Search code examples
google-cloud-platformgoogle-hadoop

Multiple Hadoop clusters in one Google Cloud project


Is it possible to deploy several Hadoop clusters in one Google Cloud project?


Solution

  • Using bdutil you can deploy arbitrarily many different Hadoop clusters in a single Google project, as long as you've obtained sufficient Google Compute Engine quota to do so. The instructions here describe the usage of bdutil, but in short, cluster names in bdutil are simply distinguished by the PREFIX variable or --prefix flag when using bdutil. It's up to you to keep track of the zone and numbers of workers in each bdutil cluster.

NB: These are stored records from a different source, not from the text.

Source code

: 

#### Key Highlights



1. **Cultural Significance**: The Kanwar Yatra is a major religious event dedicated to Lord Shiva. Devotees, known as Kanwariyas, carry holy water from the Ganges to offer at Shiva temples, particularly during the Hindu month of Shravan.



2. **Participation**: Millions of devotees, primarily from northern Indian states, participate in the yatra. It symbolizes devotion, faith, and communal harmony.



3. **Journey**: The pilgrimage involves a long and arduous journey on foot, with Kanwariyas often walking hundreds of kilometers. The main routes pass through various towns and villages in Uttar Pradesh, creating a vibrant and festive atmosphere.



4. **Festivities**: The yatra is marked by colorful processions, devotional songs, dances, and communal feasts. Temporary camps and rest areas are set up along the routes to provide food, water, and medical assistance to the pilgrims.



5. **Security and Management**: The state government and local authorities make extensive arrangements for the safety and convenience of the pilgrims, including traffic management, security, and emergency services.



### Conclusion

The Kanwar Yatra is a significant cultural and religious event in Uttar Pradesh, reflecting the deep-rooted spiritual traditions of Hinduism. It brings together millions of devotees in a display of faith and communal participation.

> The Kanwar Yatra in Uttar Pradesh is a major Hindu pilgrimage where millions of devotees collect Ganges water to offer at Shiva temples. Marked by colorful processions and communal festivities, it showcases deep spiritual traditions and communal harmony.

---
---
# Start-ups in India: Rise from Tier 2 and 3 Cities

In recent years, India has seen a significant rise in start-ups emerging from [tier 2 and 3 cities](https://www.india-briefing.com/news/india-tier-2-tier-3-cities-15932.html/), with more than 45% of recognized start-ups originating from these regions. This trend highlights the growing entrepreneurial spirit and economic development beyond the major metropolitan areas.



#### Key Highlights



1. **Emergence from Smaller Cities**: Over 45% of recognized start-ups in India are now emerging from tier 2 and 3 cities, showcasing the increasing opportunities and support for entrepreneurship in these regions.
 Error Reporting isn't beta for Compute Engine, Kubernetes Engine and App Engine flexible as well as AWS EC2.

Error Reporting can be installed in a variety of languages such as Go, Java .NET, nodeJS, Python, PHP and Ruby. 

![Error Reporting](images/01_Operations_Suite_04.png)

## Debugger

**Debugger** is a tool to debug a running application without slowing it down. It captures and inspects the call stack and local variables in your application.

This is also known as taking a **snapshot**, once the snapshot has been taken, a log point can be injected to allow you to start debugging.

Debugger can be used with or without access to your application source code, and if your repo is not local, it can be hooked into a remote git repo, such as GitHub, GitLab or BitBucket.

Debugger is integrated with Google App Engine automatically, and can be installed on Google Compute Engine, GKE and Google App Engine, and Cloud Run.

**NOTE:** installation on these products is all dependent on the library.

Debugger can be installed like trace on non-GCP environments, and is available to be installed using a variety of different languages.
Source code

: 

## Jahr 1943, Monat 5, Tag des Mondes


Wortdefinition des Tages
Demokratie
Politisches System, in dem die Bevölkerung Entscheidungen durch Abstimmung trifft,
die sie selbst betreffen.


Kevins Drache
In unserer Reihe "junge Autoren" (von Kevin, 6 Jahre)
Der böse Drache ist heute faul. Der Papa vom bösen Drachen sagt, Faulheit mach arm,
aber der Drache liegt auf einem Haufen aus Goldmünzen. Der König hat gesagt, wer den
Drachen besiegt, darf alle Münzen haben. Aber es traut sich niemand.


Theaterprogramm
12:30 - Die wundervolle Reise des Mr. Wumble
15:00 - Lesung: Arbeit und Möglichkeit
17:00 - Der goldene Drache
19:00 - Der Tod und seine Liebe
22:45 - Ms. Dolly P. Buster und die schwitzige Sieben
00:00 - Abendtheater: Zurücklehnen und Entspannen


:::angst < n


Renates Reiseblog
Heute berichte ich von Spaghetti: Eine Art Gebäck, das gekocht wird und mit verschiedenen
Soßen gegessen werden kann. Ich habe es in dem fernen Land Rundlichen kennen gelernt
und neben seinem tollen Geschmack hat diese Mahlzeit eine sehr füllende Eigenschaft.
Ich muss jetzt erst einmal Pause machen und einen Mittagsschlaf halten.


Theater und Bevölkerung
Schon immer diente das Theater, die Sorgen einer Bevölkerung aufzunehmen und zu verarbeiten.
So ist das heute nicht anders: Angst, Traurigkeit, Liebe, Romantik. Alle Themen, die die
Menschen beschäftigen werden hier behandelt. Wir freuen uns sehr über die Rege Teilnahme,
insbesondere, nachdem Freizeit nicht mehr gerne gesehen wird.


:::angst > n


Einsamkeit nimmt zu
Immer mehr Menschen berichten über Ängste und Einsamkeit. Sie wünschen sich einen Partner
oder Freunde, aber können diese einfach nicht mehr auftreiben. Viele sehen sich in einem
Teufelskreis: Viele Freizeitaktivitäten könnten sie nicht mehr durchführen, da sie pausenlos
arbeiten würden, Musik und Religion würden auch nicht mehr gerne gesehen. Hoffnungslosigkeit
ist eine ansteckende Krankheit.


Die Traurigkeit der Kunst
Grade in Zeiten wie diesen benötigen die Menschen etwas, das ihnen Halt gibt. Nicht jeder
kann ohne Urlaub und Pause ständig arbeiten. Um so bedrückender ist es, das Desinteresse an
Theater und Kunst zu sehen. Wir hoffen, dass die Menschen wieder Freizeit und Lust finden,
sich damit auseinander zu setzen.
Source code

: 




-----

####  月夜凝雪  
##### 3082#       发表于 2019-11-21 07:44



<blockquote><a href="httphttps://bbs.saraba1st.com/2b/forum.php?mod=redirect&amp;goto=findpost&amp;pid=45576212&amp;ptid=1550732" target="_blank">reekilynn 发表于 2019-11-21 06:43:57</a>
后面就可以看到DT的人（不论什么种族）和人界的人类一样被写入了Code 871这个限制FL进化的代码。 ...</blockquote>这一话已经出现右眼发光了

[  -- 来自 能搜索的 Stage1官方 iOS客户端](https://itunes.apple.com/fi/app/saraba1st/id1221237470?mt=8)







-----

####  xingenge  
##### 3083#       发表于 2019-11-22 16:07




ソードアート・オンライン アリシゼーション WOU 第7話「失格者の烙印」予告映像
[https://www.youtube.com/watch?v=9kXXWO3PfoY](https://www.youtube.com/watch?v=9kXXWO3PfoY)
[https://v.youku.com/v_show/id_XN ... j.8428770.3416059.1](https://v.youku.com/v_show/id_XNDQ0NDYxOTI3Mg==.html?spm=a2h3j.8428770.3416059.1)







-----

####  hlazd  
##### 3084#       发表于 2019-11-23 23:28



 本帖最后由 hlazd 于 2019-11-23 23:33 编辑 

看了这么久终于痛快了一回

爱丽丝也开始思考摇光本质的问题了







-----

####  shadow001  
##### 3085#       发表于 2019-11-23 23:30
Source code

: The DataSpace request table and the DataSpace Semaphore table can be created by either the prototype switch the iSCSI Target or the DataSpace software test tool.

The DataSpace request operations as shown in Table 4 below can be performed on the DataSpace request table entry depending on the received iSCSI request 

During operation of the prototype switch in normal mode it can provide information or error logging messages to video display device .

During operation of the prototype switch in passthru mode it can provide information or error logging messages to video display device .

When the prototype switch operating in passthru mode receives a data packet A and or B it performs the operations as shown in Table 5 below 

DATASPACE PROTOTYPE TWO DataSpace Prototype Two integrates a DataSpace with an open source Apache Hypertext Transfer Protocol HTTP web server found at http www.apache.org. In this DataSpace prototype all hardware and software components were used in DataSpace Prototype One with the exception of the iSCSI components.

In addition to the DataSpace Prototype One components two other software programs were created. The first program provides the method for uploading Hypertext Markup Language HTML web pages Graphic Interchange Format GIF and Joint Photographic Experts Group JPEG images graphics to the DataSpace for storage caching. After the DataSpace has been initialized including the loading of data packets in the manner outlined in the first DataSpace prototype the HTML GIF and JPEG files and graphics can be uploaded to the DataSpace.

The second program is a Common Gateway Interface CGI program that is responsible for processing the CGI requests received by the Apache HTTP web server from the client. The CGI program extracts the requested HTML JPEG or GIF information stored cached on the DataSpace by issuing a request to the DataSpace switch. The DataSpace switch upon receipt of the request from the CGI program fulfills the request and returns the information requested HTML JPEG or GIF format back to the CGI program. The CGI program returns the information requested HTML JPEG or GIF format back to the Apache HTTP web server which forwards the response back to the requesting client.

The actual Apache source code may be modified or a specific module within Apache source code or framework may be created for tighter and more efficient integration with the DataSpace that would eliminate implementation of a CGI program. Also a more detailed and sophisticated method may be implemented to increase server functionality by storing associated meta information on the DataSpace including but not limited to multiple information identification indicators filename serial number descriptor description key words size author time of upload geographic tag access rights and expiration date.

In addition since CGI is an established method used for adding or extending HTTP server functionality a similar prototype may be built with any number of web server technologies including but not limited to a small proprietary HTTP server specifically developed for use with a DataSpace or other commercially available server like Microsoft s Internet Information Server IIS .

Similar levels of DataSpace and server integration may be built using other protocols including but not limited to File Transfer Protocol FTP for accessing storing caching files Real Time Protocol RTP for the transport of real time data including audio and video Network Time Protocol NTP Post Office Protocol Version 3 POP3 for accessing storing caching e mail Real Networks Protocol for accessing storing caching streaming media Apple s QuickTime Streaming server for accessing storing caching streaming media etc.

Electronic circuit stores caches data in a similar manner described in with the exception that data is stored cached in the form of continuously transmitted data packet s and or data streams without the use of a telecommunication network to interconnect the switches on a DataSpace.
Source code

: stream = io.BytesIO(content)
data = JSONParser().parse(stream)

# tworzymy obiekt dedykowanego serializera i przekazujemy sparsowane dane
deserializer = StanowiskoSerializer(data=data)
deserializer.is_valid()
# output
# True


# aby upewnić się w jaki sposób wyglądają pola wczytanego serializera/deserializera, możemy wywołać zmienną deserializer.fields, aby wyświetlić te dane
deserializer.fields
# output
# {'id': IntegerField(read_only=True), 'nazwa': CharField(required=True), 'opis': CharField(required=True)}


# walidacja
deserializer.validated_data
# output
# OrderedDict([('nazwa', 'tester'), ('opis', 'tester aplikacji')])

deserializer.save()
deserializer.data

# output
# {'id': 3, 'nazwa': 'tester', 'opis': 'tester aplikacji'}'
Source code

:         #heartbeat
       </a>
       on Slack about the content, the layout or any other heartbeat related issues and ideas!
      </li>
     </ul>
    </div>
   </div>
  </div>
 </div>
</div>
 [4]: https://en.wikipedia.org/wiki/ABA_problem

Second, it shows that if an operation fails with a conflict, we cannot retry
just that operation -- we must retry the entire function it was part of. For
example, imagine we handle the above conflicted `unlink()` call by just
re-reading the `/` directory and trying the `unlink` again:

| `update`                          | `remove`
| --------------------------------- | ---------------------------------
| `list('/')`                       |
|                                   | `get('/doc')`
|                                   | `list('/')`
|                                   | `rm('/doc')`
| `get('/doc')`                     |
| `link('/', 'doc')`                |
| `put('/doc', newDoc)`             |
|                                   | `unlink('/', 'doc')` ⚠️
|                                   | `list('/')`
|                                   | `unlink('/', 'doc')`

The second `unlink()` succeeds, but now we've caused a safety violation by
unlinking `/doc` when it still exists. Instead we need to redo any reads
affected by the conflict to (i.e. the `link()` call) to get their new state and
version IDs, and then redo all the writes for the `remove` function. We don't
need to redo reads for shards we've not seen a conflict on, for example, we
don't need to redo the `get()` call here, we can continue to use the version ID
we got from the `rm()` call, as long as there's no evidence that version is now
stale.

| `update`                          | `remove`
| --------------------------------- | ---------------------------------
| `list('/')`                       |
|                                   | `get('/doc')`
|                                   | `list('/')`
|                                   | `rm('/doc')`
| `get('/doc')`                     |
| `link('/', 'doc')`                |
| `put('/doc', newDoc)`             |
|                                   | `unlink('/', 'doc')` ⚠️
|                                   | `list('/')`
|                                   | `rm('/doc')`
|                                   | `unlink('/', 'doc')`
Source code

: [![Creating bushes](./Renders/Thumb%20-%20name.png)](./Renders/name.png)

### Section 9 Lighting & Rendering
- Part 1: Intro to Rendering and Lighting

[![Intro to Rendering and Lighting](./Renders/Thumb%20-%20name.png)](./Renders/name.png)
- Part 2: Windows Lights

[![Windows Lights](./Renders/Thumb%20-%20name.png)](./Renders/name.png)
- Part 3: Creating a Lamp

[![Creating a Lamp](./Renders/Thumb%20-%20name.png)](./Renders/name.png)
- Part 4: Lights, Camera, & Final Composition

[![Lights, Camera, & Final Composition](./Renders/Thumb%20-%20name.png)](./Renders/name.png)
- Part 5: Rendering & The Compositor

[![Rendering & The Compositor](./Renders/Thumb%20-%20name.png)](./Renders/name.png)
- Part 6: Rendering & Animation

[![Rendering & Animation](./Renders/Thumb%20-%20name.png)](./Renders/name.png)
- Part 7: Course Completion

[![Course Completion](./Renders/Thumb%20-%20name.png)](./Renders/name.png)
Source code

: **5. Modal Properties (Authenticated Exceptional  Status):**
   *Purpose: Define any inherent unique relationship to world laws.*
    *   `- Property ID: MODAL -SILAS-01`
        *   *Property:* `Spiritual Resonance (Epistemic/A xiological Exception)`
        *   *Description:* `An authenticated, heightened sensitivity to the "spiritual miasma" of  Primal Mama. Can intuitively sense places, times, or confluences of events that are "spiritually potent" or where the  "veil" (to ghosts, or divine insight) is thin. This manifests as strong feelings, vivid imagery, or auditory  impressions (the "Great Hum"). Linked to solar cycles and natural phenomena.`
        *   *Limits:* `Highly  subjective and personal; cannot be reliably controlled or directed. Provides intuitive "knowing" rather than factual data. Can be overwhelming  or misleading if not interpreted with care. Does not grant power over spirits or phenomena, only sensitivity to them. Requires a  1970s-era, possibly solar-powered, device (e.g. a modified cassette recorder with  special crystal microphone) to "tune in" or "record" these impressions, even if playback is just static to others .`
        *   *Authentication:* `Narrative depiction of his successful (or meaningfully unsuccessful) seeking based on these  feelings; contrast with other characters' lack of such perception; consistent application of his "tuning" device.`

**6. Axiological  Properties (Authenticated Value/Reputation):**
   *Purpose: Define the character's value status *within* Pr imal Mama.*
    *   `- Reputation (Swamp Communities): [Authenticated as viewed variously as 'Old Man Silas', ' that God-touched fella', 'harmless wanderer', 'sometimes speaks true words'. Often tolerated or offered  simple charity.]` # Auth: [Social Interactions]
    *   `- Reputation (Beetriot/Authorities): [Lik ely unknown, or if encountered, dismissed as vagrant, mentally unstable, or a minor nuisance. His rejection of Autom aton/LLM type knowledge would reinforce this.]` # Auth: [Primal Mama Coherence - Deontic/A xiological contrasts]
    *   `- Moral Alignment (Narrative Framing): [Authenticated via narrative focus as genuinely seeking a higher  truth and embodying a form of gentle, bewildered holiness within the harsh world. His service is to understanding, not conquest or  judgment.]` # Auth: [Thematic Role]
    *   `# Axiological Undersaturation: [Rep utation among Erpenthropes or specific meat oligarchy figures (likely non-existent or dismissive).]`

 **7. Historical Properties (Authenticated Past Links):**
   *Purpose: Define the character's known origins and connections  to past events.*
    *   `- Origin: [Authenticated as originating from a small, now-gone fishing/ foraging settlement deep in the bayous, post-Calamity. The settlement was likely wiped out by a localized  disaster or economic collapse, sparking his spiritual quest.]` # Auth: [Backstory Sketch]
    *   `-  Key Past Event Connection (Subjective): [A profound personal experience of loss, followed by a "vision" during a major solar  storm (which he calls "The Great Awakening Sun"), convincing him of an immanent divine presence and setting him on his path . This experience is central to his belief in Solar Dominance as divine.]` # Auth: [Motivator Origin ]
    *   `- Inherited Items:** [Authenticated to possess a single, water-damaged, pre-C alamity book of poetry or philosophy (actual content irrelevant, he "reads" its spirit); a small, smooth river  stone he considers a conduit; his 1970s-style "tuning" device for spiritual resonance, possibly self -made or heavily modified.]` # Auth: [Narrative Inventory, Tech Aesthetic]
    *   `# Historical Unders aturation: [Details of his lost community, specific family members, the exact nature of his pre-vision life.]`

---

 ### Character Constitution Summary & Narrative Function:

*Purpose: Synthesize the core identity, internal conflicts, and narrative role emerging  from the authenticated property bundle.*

    For easily keeping track of multiple clusters, it's highly recommended to use bdutil's generate_config command. For example, suppose you want 3 clusters: test, staging and prod. And perhaps they're different sizes and in different zones. You'll want to run something like:

    ./bdutil --prefix my-test-cluster -n 2 -z us-central1-f -b test-bucket  \
        generate_config test-cluster_env.sh
    
    ./bdutil --prefix my-staging-cluster -n 5 -z us-central1-b -b staging-bucket  \
        generate_config staging-cluster_env.sh
    
    ./bdutil --prefix my-prod-cluster -n 10 -z us-central1-f -b prod-bucket  \
        generate_config prod-cluster_env.sh
    

    Once you've done that, the files test-cluster_env.sh, staging-cluster_env.sh and prod-cluster_env.sh can be used to refer to your three different clusters from now on. For example, suppose you want to delete your test cluster:

    ./bdutil -e test-cluster_env.sh delete
    

    Or just deploy your prod cluster:

    ./bdutil -e prod-cluster_env.sh deploy
    

    Or to SSH into the master of your staging cluster:

    ./bdutil -e staging-cluster_env.sh shell
    

    When you do it this way, you can store your *_cluster_env.sh files in source control, and they'll be backwards compatible whenever you upgrade bdutil with new Google releases.

    If you need to customize bdutil more extensively, you may want to consider obtaining bdutil from GitHub directly using:

    git clone https://github.com/GoogleCloudPlatform/bdutil.git
    

    So that you can use git to update to fresh versions of bdutil periodically while letting git resolve any merge conflicts with any customizations.